Detect abbreviations and replace it-CodePudding

I have a list of list in the format

Mylist = [["where is USA?", "How are you in UK?"], 
          ["I need it", "OMG you scared me"]]

I also have a dictionary

Abbr = {"USA": "United States of America", 
        "UK": "United Kingdom", 
        "ASAP": "As soon as possible", 
        "OMG": "Oh my god"}

I need to iterate through list and find where the abbreviations are and need a results like the following

Mylist=[["where is USA?", "where is United States of America?",
         "How are you doing in UK?", "How are you doing in United Kingdom?"],
        ["I need it", "OMG you scared me", "Oh my god you scared me"]]

CodePudding user response：

Here's an inefficient answer, but it works.
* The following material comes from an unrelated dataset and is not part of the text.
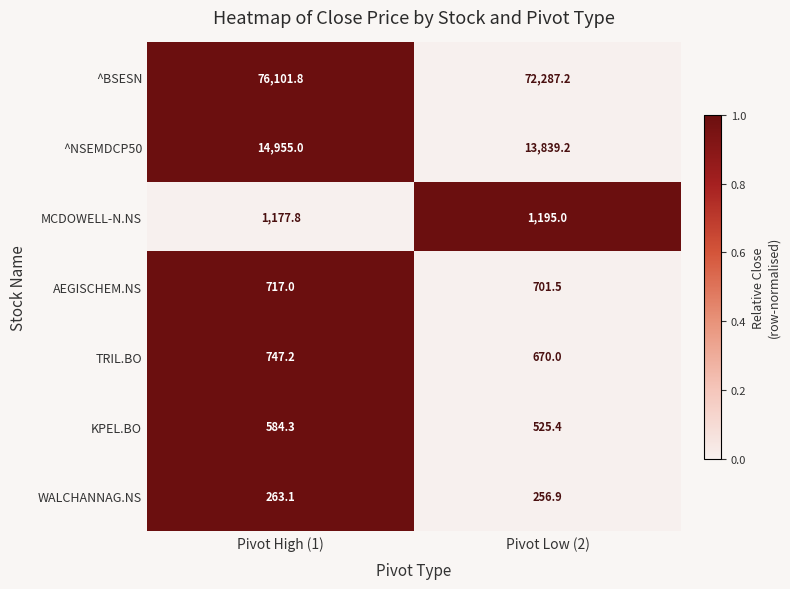

Between Pivot High (1) and Pivot Low (2), which series saw the biggest shift?

^BSESN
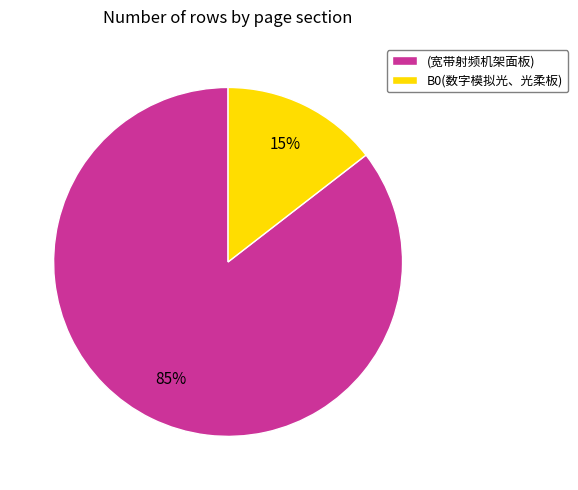

Count the number of slices in the pie.

2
Given the nature of the data you're working with, I assume it won't be an especially large dataset where nested loops would be an issue.

Mylist = [["where is USA?", "How are you in UK?"], 
          ["I need it", "OMG you scared me"]]
Abbr = {"USA": "United States of America", 
        "UK": "United Kingdom", 
        "ASAP": "As soon as possible", 
        "OMG": "Oh my god"}

for index, list_level1 in enumerate(Mylist):
    for list_level2 in list_level1:
        for key in Abbr.keys():
            if key in list_level2:
                Mylist[index].append(list_level2.replace(key, Abbr[key]))
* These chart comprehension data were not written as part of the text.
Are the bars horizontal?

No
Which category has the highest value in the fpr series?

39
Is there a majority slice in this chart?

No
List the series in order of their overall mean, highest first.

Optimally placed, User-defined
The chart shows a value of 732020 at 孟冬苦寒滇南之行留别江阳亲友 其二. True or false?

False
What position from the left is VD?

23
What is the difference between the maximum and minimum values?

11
This essentially loops over every item in your list, checks to see if the list item contains something in your dictionary, and if it does, appends it to your existing list.

CodePudding user response：

You can use flashtext and replace keywords much more efficiently.
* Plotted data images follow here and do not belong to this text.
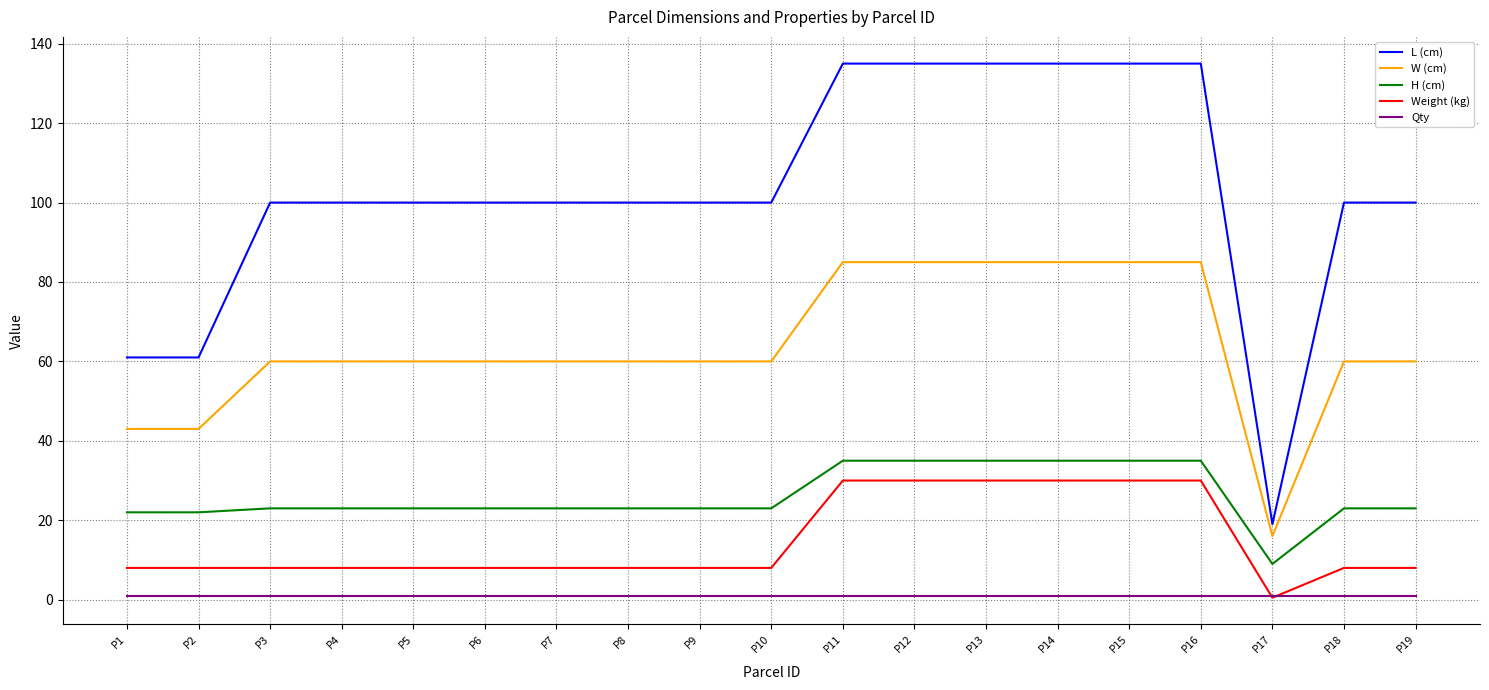

The value of W (cm) at P4 is 96.5. True or false?

False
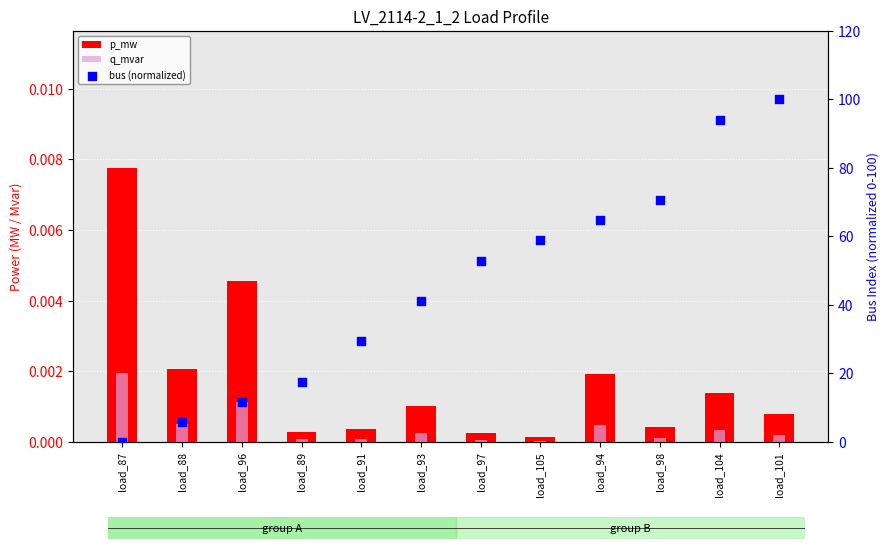

What is the total value across all series at load_89?

17.6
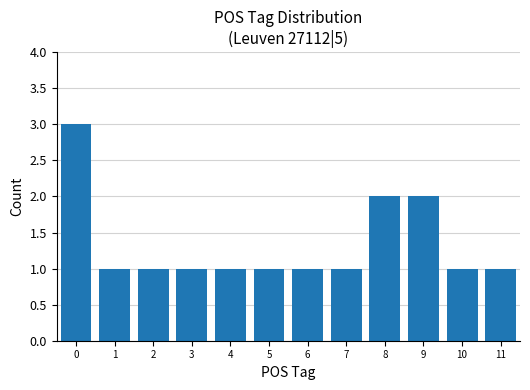

The value at 10 is 0. True or false?

False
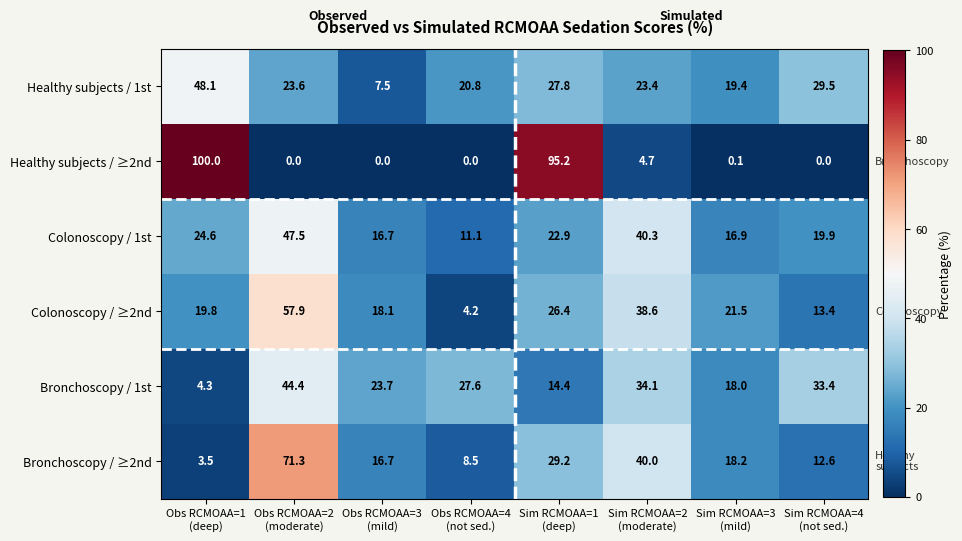

Which series has the widest spread of values?

Healthy subjects / ≥2nd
from flashtext import KeywordProcessor

# Create a KeywordProcessor object
kwp = KeywordProcessor()
# kwp = KeywordProcessor(case_sensitive=True) # if you want it to be case sensitive
# Add the abbreviations and their expanded forms to the keyword processor
for key, value in Abbr.items():
    kwp.add_keyword(key, value)

# Loop through the list of text and use the keyword processor to
# perform replacements on each item and append it back
updated_mylist = []
for items in Mylist:
    updated_items = []
    for item in items:
        # replace the item based on the abbr given
        expanded_item = kwp.replace_keywords(item)
        updated_items.extend(
           [item] if expanded_item == item else (item, expanded_item)
        )
    updated_mylist.append(updated_items)

# Print the updated list
print(updated_mylist)


[['where is USA?', 'where is United States of America?',
  'How are you in UK?', 'How are you in United Kingdom?'], 
 ['I need it', 'OMG you scared me', 'Oh my god you scared me']]